Return the listing word for word from its start up to and including the line with "Detection: Source Extractor", leaving out the pictures.

*-*-*

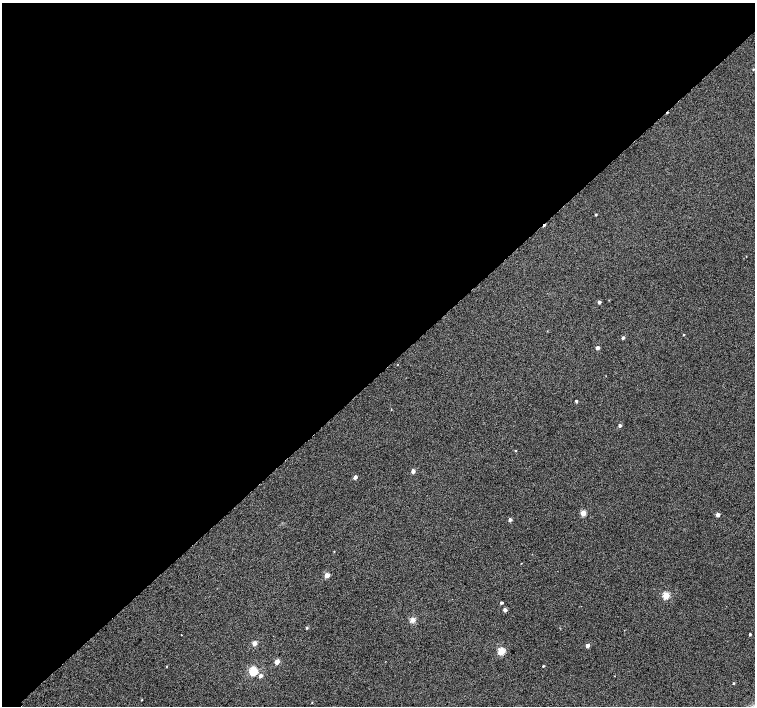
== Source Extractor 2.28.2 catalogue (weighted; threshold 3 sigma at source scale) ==
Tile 2 of 4 x 4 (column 2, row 1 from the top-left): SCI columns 1557-3062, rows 4487-5894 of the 6118 x 6093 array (HDU 1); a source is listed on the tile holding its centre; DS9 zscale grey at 2 x 2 block average (1 PNG px = mean of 2 x 2 image px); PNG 757 x 708 px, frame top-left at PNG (2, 3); no overlay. Shown black and unused: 53% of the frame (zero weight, under 2 of 3 exposures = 3% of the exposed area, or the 3 px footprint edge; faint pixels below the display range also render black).
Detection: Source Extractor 2.28.2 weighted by HDU 2 'WHT'; one run over the whole footprint, this tile lists its part. Background 0.0524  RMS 0.052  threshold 0.234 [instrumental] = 3 sigma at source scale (4.5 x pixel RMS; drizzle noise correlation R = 1.50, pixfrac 1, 0.0396/0.0396 arcsec/px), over >= 5 px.
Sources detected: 34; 2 cosmic-ray / hot-pixel residue — not listed; the other 32 listed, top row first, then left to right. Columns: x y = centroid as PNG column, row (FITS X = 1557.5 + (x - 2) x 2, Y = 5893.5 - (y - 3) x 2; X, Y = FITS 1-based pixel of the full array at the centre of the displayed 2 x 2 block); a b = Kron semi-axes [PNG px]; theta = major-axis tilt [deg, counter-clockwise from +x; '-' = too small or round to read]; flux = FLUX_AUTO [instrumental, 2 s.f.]
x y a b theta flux
753 69 2 2 - 9.6
596 214 2 2 - 12
599 302 3 2 - 43
683 335 2 2 - 6.9
623 338 3 3 - 24
597 348 3 2 - 64
576 401 2 2 - 22
620 425 3 3 - 33
516 450 3 2 - 5.8
413 471 4 3 - 50
355 477 3 3 - 49
583 513 3 3 - 190
718 515 3 3 - 67
510 520 3 3 - 35
327 575 3 3 - 140
666 595 3 3 - 430
501 603 2 2 - 28
505 610 3 3 - 63
413 620 7 5 26 50
307 628 3 3 - 14
750 634 2 2 - 16
181 635 2 2 - 4.7
254 643 3 3 - 120
587 645 3 3 - 60
501 651 3 3 - 520
277 662 3 3 - 150
167 666 3 2 - 6.5
543 666 2 2 - 10
253 671 3 3 - 720
260 676 3 3 - 56
733 683 3 2 - 11
312 702 3 2 - 5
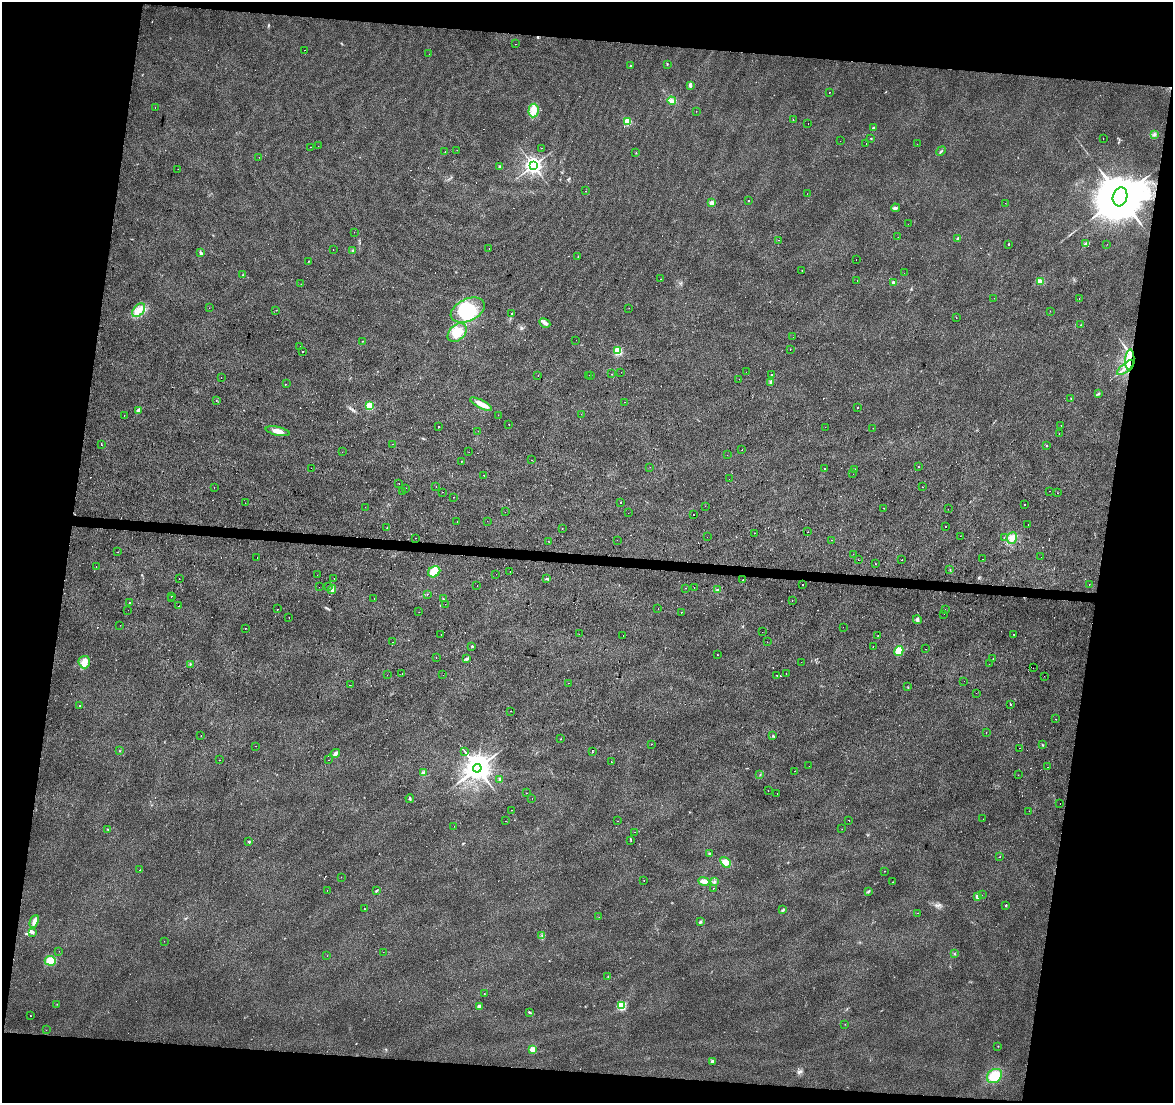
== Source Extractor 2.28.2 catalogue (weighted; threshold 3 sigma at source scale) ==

*-*-*

* _OUTPUT FOR THIS TASK_:
== Source Extractor 2.28.2 catalogue (weighted; threshold 3 sigma at source scale) ==
Tile 2 of 4 x 4 (column 2, row 1 from the top-left): SCI columns 1557-3062, rows 4487-5894 of the 6118 x 6093 array (HDU 1); a source is listed on the tile holding its centre; DS9 zscale grey at 2 x 2 block average (1 PNG px = mean of 2 x 2 image px); PNG 757 x 708 px, frame top-left at PNG (2, 3); no overlay. Shown black and unused: 53% of the frame (zero weight, under 2 of 3 exposures = 3% of the exposed area, or the 3 px footprint edge; faint pixels below the display range also render black).
Detection: Source Extractor 2.28.2 weighted by HDU 2 'WHT'; one run over the whole footprint, this tile lists its part. Background 0.0524  RMS 0.052  threshold 0.234 [instrumental] = 3 sigma at source scale (4.5 x pixel RMS; drizzle noise correlation R = 1.50, pixfrac 1, 0.0396/0.0396 arcsec/px), over >= 5 px.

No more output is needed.